Obviously it is wonderful when our faith is accompanied by feelings totally congruent with that faith, but experience reassures us that this is frequently not the case–even with holy people. We have no way of knowing, for example, what went through the minds of martyrs as they approached their torturers and executioners. Perhaps they didn’t feel any great fervor for the very faith they were laying down their lives for, but rather like Jesus on the cross, approached their horrific deaths feeling empty, abandoned and in darkness. Theirs was thus also a “doing” faith and not a “feeling” of the faith. Accordingly, in our own times of darkness, when faith reaches a very low ebb at the feeling level, we need to draw from this infused gift by an act of the will and strive to act in accordance with it. Sometimes this will mean something as simple as remaining faithful to prayer and lectio divina or, as Mother Benedict of Regina Laudius once put it, simply doing the next thing that has to be done! At other times, however, it may require all the courage and determination we can muster to remain faithful to our monastic vows even when the urge to abandon the monastic life seems overpowering. At still other times it will involve simple acts of trust and faith generated by the will and not by the feelings.

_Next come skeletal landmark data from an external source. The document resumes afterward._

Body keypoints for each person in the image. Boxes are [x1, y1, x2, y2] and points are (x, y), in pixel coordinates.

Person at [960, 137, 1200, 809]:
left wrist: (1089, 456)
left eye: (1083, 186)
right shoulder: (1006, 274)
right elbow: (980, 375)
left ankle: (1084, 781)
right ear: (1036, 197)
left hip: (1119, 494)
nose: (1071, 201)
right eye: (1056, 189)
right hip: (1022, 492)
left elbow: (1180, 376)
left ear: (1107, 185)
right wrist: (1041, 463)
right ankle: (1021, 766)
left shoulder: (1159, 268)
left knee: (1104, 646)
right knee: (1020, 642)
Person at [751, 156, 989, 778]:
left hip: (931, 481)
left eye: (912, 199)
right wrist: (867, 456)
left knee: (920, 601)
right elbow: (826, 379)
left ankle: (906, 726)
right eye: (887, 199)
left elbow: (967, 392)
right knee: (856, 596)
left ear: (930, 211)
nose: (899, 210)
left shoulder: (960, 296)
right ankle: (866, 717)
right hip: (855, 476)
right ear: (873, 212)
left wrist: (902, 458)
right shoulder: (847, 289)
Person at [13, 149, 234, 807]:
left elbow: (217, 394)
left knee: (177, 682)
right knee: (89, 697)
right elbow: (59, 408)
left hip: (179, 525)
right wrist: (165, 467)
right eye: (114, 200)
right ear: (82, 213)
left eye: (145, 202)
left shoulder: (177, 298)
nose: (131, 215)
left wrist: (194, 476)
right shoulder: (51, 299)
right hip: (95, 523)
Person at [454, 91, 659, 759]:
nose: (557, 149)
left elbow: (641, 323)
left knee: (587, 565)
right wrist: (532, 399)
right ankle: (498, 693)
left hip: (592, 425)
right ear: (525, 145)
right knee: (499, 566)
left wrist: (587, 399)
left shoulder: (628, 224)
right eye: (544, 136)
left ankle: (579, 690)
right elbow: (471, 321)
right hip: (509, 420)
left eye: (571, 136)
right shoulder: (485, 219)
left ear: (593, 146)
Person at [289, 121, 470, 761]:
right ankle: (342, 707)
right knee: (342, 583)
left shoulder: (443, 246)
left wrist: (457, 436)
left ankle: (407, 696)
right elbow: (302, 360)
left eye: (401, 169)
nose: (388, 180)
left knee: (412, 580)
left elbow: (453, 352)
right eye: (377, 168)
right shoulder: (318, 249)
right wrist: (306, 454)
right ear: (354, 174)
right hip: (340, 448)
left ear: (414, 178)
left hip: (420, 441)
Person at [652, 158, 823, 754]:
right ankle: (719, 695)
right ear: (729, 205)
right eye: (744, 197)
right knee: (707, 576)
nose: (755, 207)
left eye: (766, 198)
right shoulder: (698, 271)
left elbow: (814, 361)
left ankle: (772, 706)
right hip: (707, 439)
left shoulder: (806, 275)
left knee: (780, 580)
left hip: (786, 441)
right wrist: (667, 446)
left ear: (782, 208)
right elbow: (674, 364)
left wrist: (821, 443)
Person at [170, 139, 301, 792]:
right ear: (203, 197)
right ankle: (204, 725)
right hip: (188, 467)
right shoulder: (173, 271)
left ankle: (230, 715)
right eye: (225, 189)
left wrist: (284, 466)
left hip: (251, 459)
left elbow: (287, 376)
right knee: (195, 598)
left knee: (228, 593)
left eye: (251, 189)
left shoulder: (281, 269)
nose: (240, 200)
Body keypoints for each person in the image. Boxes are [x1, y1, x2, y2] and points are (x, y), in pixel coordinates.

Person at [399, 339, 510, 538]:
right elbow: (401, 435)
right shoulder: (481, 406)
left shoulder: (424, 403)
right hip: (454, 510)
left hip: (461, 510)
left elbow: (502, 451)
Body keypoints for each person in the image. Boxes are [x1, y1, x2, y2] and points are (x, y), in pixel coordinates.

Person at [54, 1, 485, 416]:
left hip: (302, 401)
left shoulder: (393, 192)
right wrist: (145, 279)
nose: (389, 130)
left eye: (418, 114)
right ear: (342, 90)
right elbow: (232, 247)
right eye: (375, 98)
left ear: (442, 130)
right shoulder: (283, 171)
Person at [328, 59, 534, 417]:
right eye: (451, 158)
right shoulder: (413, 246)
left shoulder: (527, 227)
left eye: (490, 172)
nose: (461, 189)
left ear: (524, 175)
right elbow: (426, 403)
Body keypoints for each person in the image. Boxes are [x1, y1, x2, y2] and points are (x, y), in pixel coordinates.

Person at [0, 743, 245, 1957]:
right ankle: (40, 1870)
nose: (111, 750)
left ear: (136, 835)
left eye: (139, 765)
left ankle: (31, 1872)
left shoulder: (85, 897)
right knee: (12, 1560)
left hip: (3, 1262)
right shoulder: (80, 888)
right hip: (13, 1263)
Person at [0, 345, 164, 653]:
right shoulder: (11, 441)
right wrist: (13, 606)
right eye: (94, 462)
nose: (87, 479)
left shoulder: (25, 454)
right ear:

And in each of these doings we will–without necessarily feeling it–be advancing step by step closer to that final moment when the veil of mortal life will be torn asunder and we will behold with our own eyes the one in whom we have placed our faith. In the meantime, as Pope Benedict insists, faith can only mature by suffering anew, at every stage of life, the oppression and the power of unbelief, by admitting its reality and then finally going right through it, so that it again finds the path opening ahead for a while. Belief has always had some of a leap about it, because in every age it represents that risky enterprise of accepting what plainly cannot be seen as the truly real and fundamental. Belief has always been a decision calling on the depths of existence, a decision that in every age demanded a turnabout by man that can only be achieved by an effort of the will.